Le Hinton ~ Poet
Elegies for a Empire
ISBN: 978-0-9972243-4-4
Emily Dickinson is known for saying: “If I feel physically as if the top of my head were taken off, I know that is poetry.” Le Hinton’s poetry is that poetry—what happens when words erupt from the spirit to physically, emotionally, impact us—edify us. His work in Elegies for an Empire is concussive with craft, timeliness, reverence for Black life, family—and for every being timestamped to our fleeting days. The picture of living is never removed from dénouement, although we are often loathe to face its inevitable frame. Hinton faces it with authenticity and grace. Moreover, a depth of concern over the state of our fragile planet is clearly evident in the layers of his poems. In that light, this collection carries the solemnity of prayer. Therein lies its hymnal-like power, in any meaningful literary service.
~ Truth Thomas, Poet, Editor, Founder of Cherry Castle Publishing
Le Hinton’s Elegies for an Empire is a crisp, entrancing, enlightening foray into the specifics of the author’s path. It is also replete with the linguistic musicality found in the best poetic efforts. Your eyes and heart hang on every image—every subtle and powerful narrative turn—not unlike the recordings of pianist Bill Evans. (whose equally lyrical artistry is celebrated in this volume.) The great jazz violinist Stephane Grappelli once told an interviewer that an artist should “start well and end well.” These poems are perfect examples of Mr. Grappelli’s credo.
~ Reuben Jackson, author of Scattered Clouds: New And Selected Poems (Alan Squire Publishing)
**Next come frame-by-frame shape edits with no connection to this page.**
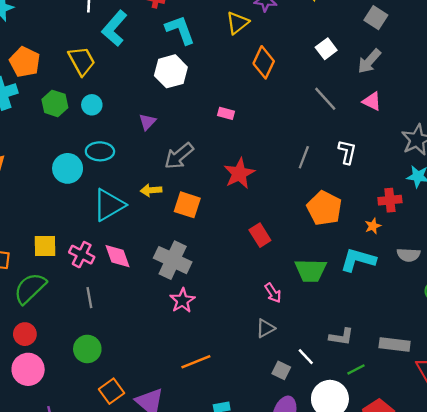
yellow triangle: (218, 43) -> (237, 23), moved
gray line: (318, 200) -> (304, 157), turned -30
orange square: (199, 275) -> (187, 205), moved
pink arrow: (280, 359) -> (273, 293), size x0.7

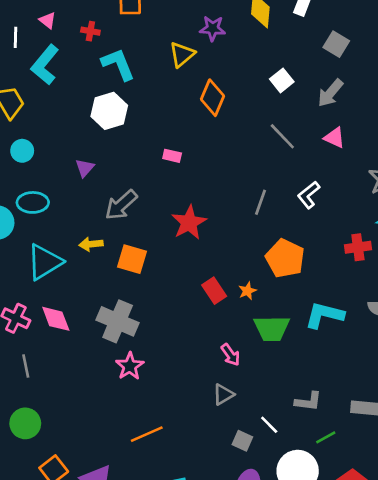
white L-shape: (347, 152) -> (309, 195), turned -140
orange star: (373, 226) -> (247, 291), moved

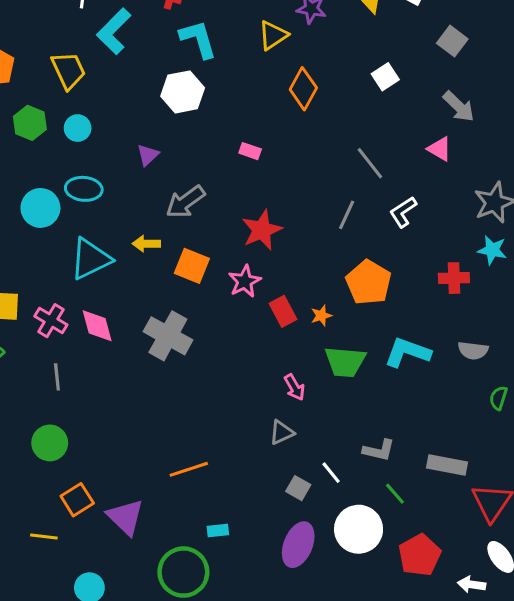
gray arrow: (330, 93) -> (459, 107), moved, turned -92
gray line: (282, 136) -> (370, 163), moved
pink star: (130, 366) -> (245, 281), moved
green line: (326, 437) -> (395, 494), turned 72

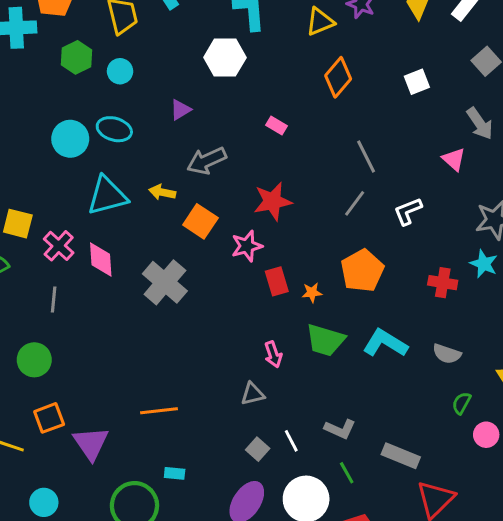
gray line: (370, 163) -> (366, 157), moved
Finding oneself in the thick of Le Hinton’s deft, alert poetry can feel like being
transported—as if that were possible—into someone else’s first-rate meditation, inside of which important and worldly matters are treated with the same attention and respect as mundane ones; more ordinary family losses and joys attend also to larger issues like race, ancestry, a pandemic, among other concerns. Hinton has the ability to talk about tenderness, for instance, and fear of being traffic-stopped while being black in the same breath; his work dives deep into this particular moment in the “empire,” during which a pandemic has also brought into stark relief viral systemic racism, other social and structural inequities, loss of our elders and our inability to properly memorialize them, and all of the vagaries of love that make life worth living. In this book no kiss is just a kiss, a father’s sacrifice is measured in miles, and ancestry’s considered alongside the history of diseases. “How harsh,” this poet says, “the desire to endure.” It’s a brave mix of everything, in this moment, the “empire” has to offer or means to take away. Elegies for an Empire is a very important book of poetry by one of our most unsung poets. With this, his seventh book, it’s clear to me that Le Hinton now needs to pack the house, most certainly not for his own gratification, but for every last one of us listening carefully for whatever wisdom we can find. Here’s hoping this book finds the very large audience it deserves.
~ Rick Benjamin, author of Some Bodies in the Grief Bed
Before I Go
Let me begin again.
I want to be holy.
~ Terrance Hayes
Gentle me tonight, dear moon.
Let’s sit on this late
summer porch with the stranger.
We’ll open secrets, intimacies
of the heart. Like the childhood impotence
at the stoning of a turtle. DJ wanted
to see the color of its blood. Blow after blow
on his mottled shell. I swear, I heard the poor
thing whimper. And I didn’t even whisper, Stop.
The grad school date with Ann. Her peach-colored sun dress
and MFA. The Pat Metheny concert. The walk to her black Honda.
The kiss she silently offered. The fear of overstepping.
My tongue muted and me closed-mouthed again. There was no
second date or a son with her eyes, a daughter with my nose.
No tiny fist holding my finger. No aisle walks in June.
In this summer cool, maybe we shouldn’t ponder
possibilities that weren’t fleshed, joys that were never
unwrapped, loves not pursued. We only have this moment.
And we are here. Let’s dream a little music. You strum
your moon guitar; I’ll play my sax in a minor key.
We’ll listen to the rhythm of my slowing heart.
Yet deep into this porch night, there is still
a wish, a final lyric: to have been a decent father,
a joyous lover, a bodhisattva on the road.